■ Texto para ler

Depois, destacou como pertença à alma da Europa “a criatividade, o engenho, a capacidade de se levantar e sair dos seus limites”. Assim, após “anos de trágicos confrontos” cujo ápice foi a “guerra mais terrível de que se tem memória”, surgiu um movimento inédito: a construção duma nova Europa. Com efeito, “as cinzas dos escombros” não extinguiram a esperança e a busca do outro que ardiam no coração dos Pais fundadores do projeto europeu”. Os Estados uniram-se, “não por imposição, mas por livre escolha do bem comum, renunciando para sempre a guerrear-se”. Porém, depois de esta família de povos se ter “louvavelmente ampliado”, sente-se agora que “aquela atmosfera de novidade e aquele desejo ardente de construir a unidade aparecem sempre mais amortecidos”. Não obstante, o Pontífice mostra-se convicto de que “a resignação e o cansaço não pertencem à alma da Europa e que as próprias “dificuldades podem revelar-se fortemente promotoras de unidade”.
E, tendo recordado algumas das interrogações que lançara sobre o devir europeu no discurso que fez ao seu Parlamento, não deixou agora de também interrogar a Europa:
Que te sucedeu, Europa humanista, paladina dos direitos humanos, da democracia e da liberdade? Que te sucedeu, Europa terra de poetas, filósofos, artistas, músicos, escritores? Que te sucedeu, Europa mãe de povos e nações, mãe de grandes homens e mulheres que souberam defender e dar a vida pela dignidade dos seus irmãos?”

■ Instruções
1. Segundo o texto sobre a alma da Europa, de que está convicto o Pontífice que não pertence à alma da Europa?
2. Retome o texto sobre a alma da Europa e dê-lhe continuação a partir da última frase.

■ Dados fornecidos
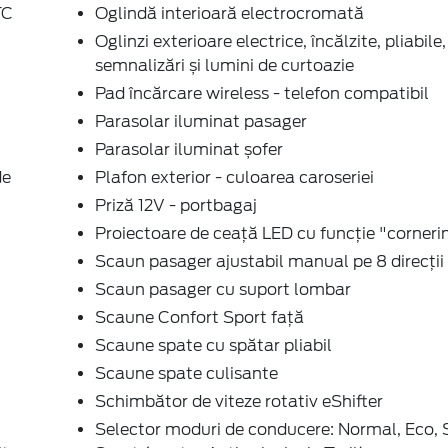
TC
Oglindă interioară electrocromată
Oglinzi exterioare electrice, încălzite, pliabile,
semnalizări și lumini de curtoazie
Pad încărcare wireless - telefon compatibil
Parasolar iluminat pasager
Parasolar iluminat șofer
de
Plafon exterior - culoarea caroseriei
Priză 12V - portbagaj
Proiectoare de ceață LED cu funcție "corneri
Scaun pasager ajustabil manual pe 8 direcții
Scaun pasager cu suport lombar
Scaune Confort Sport față
Scaune spate cu spătar pliabil
Scaune spate culisante
Schimbător de viteze rotativ eShifter
Selector moduri de conducere: Normal, Eco, S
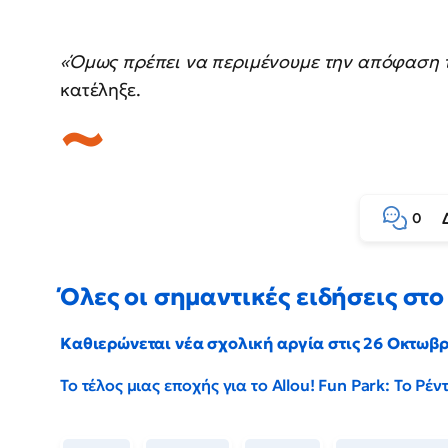
«Όμως πρέπει να περιμένουμε την απόφαση τη
κατέληξε.
0
Όλες οι σημαντικές ειδήσεις στο 
Καθιερώνεται νέα σχολική αργία στις 26 Οκτωβ
Το τέλος μιας εποχής για το Allou! Fun Park: Το Ρ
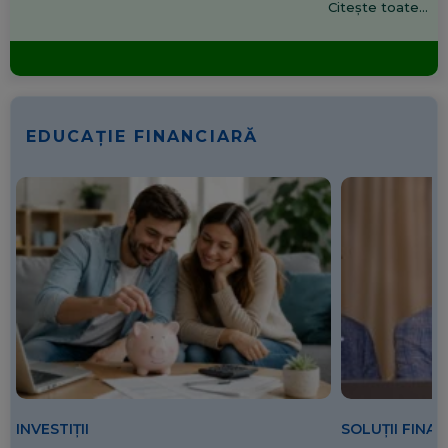
Citește toate...
EDUCAȚIE FINANCIARĂ
SOLUȚII FINA
INVESTIȚII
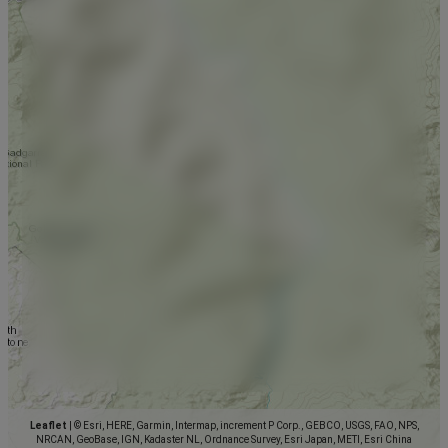
Leaflet
|
© Esri, HERE, Garmin, Intermap, increment P Corp., GEBCO, USGS, FAO, NPS,
NRCAN, GeoBase, IGN, Kadaster NL, Ordnance Survey, Esri Japan, METI, Esri China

■ Respostas por tarefa
1. A resignação e o cansaço.

2.
Evocando o escritor Elie Wiesel, que sustentava a necessidade da realização duma transfusão de memória”, assegurou que a memória não só nos permitirá “evitar cometer os mesmos erros do passado”, mas também nos dará “acesso às conquistas que ajudaram os nossos povos a ultrapassar com êxito as encruzilhadas históricas que iam encontrando”. Assim, segundo o Pontífice, “a transfusão de memória liberta-nos da tendência atual”, tentadora e fascinante, “de forjar à pressa, sobre areias movediças, resultados imediatos” passíveis de “produzir ganhos políticos fáceis, rápidos e efémeros, mas que não constroem a plenitude humana”.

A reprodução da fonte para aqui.